Iranian officials said the narrow waterway — through which nearly 20 per cent of the world’s daily oil supply passes — has been shut. In a stern warning carried by state media, they cautioned that any ship attempting to cross could face action from Iran’s Revolutionary Guards and navy. At its narrowest point, the strait is just about 33 kilometres wide, yet it carries a massive share of global energy supplies.
The Strait connects key oil-producing nations such as Saudi Arabia, Iran, Iraq and the United Arab Emirates to the Gulf of Oman and the Arabian Sea. Any disruption here immediately sends shockwaves through global energy markets.
And that reaction was swift. Crude oil prices climbed 1 per cent in early trade on Tuesday, adding to Monday’s sharp 10 per cent surge as markets reopened amid escalating tensions in West Asia. Traders fear that if the closure drags on, it could choke supplies and push fuel prices significantly higher worldwide.

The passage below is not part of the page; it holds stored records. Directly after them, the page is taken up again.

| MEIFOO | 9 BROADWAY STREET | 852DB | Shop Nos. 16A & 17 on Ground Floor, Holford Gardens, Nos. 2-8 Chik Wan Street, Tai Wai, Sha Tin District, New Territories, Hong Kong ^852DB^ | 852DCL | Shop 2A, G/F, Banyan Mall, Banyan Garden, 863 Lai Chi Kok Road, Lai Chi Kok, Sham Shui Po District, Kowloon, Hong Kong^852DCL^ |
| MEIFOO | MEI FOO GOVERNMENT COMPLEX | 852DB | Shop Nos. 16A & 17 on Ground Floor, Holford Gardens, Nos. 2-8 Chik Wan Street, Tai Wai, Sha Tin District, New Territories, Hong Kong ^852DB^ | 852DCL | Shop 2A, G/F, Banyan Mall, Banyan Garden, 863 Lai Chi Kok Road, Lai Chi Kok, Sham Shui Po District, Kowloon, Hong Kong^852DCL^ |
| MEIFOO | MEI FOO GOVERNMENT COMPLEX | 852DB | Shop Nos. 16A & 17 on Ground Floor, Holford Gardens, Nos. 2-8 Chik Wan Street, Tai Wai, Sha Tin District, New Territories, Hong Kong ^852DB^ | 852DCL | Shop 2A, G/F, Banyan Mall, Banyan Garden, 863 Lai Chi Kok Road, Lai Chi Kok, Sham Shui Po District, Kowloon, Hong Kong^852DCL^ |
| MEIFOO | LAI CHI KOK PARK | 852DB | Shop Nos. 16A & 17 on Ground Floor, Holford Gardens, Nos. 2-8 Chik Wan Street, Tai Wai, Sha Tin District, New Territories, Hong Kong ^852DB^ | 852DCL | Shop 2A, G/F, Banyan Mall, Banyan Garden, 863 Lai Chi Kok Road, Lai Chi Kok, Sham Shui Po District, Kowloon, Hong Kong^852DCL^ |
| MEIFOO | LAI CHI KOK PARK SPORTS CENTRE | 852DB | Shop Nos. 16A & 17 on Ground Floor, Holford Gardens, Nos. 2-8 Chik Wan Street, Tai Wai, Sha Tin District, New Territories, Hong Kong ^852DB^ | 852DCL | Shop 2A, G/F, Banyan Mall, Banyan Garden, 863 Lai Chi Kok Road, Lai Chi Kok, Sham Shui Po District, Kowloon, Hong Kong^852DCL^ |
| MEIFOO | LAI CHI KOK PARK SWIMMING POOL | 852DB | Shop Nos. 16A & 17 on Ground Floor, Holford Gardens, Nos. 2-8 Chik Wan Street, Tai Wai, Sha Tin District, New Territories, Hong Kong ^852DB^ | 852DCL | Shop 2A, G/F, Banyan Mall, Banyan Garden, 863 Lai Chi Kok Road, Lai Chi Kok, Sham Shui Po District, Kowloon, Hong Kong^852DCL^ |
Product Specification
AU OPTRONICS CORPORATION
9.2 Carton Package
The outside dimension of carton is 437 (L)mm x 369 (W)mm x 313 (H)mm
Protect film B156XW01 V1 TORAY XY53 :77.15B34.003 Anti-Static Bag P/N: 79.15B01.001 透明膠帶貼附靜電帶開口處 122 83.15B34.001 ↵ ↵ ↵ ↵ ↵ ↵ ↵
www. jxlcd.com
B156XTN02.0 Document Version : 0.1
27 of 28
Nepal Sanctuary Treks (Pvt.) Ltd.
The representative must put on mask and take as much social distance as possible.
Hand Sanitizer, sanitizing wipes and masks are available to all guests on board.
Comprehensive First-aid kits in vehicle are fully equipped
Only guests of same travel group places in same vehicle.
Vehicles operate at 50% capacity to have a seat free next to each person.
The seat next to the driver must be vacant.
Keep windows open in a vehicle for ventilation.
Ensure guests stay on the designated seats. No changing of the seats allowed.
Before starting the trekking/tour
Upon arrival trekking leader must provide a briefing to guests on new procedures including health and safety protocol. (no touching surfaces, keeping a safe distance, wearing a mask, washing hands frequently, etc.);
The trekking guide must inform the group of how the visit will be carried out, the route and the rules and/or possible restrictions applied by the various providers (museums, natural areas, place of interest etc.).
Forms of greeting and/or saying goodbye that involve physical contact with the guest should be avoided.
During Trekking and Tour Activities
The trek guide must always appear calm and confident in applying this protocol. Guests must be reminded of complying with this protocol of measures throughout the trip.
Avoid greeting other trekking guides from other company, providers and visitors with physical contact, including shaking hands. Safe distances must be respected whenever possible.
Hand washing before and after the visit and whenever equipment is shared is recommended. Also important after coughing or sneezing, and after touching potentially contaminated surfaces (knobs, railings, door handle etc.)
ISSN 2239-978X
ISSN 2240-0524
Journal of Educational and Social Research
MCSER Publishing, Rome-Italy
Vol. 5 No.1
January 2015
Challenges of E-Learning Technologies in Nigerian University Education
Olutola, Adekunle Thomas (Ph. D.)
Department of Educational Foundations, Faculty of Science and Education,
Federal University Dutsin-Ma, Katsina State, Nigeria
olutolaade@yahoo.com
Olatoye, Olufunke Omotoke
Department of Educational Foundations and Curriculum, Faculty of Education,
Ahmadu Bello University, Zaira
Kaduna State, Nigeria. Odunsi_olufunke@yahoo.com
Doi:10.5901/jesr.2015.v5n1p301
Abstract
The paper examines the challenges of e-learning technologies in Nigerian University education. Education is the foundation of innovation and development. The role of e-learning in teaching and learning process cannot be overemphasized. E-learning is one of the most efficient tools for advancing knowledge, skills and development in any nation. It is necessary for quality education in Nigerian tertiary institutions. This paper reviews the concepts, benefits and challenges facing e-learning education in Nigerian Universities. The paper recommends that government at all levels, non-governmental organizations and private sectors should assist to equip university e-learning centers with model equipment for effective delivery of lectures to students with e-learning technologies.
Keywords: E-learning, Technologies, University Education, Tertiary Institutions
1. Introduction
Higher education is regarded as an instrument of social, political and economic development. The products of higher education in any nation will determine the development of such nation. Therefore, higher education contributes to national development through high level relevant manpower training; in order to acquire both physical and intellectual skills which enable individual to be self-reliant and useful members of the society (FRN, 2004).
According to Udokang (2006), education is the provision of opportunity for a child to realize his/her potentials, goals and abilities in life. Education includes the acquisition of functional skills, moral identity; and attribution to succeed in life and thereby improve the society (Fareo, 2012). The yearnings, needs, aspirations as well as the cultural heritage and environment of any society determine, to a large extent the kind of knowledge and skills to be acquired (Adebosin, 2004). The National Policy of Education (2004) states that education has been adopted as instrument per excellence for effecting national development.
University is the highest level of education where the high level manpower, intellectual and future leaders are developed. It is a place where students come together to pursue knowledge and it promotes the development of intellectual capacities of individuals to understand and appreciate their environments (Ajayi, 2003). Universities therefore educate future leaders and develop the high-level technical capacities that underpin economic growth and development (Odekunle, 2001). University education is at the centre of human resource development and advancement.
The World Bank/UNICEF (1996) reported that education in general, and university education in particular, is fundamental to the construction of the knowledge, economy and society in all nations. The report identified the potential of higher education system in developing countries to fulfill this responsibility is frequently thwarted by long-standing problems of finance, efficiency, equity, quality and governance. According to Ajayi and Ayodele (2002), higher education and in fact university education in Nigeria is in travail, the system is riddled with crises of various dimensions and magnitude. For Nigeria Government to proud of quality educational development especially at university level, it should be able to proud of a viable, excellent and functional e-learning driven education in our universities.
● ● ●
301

The move comes after US and Israeli strikes on Iranian targets, reportedly aimed at weakening Iran’s leadership and military capabilities. Iran has responded with missile attacks on Gulf states, deepening concerns that the conflict could widen further.
The ripple effects are already visible beyond oil prices. Shipping costs for liquefied natural gas (LNG) tankers have nearly doubled, with daily charter rates crossing $200,000 in the Atlantic Basin. Reports also suggest that Qatar has halted LNG production as tensions spread across the region.
For India, the situation is particularly sensitive. The country imports nearly 90 per cent of its crude oil needs, and in FY25 alone, oil imports were valued at around $160 billion. Any sustained spike in crude prices could translate into higher fuel costs, increased inflation and added pressure on the economy.
The United States has said it is prepared to act to stabilise markets and protect global shipping routes. Officials maintain that while markets are reacting sharply, Washington had anticipated the potential fallout as it continues military operations against Iran’s missile and naval infrastructure.
For now, the world is watching closely. What happens next in the narrow waters of the Strait of Hormuz could have far-reaching consequences for global energy prices and economic stability.